Che si tratti davvero e unicamente di navigli? Caspar Friedrich è abilissimo nel far nascere domande o nel creare immedesimazioni da parte dello spettatore che si trova in terza posizione dietro i personaggi e non può che interrogarsi sul perché siano tanto assorti e silenti di fronte a quella luna che sale e a un mare piatto, senza alito di vento. La sua pittura ci inchioda lì: maestro com’è non solo di strategia comunicativa, capace cioè di toccare punti sensibili e scoperti dell’osservatore semplicemente servendosi di alcuni elementi apparentemente descrittivi, ma anche di strategia compositiva che ti porta nel punto nevralgico del dipinto. Si noti infatti come il dipinto abbia una linea direzionale che, tramite la sommità dei massi, ci porta dall’angolo basso a destra fin dentro il cuore dell’opera: i personaggi, la luna e i navigli immobili. Ma si noti pure come le due parti della terra in ombra e della luce in cielo siano contenute e riassunte in due ampi semicerchi contrapposti che trovano il loro punto di congiunzione nei tre personaggi che fanno da legante: nel silenzio, nelle sensazioni, forse anche negli interrogativi o nelle attese, che percepiamo in loro. Ma che in verità sono solo le nostre. “Se un quadro ha un effetto sull’anima dell’osservatore, se mette la sua mente in uno stato d’animo bello, allora ha soddisfatto il primo requisito di un’opera d’arte”: così pensava e scriveva Caspar Friedrich.

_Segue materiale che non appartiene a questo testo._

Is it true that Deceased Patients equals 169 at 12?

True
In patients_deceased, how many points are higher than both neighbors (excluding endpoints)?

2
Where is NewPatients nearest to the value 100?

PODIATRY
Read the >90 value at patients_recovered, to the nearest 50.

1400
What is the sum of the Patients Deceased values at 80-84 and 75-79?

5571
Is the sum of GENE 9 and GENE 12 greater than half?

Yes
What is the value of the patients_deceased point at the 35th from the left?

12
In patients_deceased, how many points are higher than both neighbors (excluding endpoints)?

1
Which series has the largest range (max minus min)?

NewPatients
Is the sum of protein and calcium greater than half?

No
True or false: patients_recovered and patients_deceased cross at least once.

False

Il quale non parla di paesaggi ma di ‘natura’: concetto molto più vasto e inclusivo della raffigurazione di un paesaggio. Non solo: egli non concepisce l’arte come ricerca del bello, ma come strumento in grado di produrre “effetti sull’anima” e di “mettere la mente in uno stato d’animo bello” che non è il piacevole allo sguardo, ma il ‘sublime’ che agisce sull’animo e di cui rivendicava il primato sul ‘bello’. Egli faceva suo il pensiero estetico già espresso nel 1757 dal filosofo inglese Edmond Burke: “Tutto ciò che può destare idee di dolore e di pericolo, ossia tutto ciò che è in un certo senso terribile o che riguarda oggetti terribili, o che agisce in modo analogo al terrore, è fonte del Sublime: è ciò che produce la più forte emozione che l’anima sia in grado di recepire”. Lo si veda nel suo piccolo ma preziosissimo dipinto, vero orgoglio del museo di Winterthur, ‘Le bianche scogliere di Rugen’, del 1818, che fa da apertura alla mostra. Quegli uomini che si spingono sulla sommità della scogliera, fin sull’orlo del baratro, avvertono tutta la loro fragilità e piccolezza in cortocircuito con l’immensità di cielo e mare che si congiungono all’orizzonte lontano; mentre quell’esile vela che per un breve attimo attraversa il campo visivo, da un confine all’altro, altro non può che far pensare al lento ma inesorabile scorrere della vita.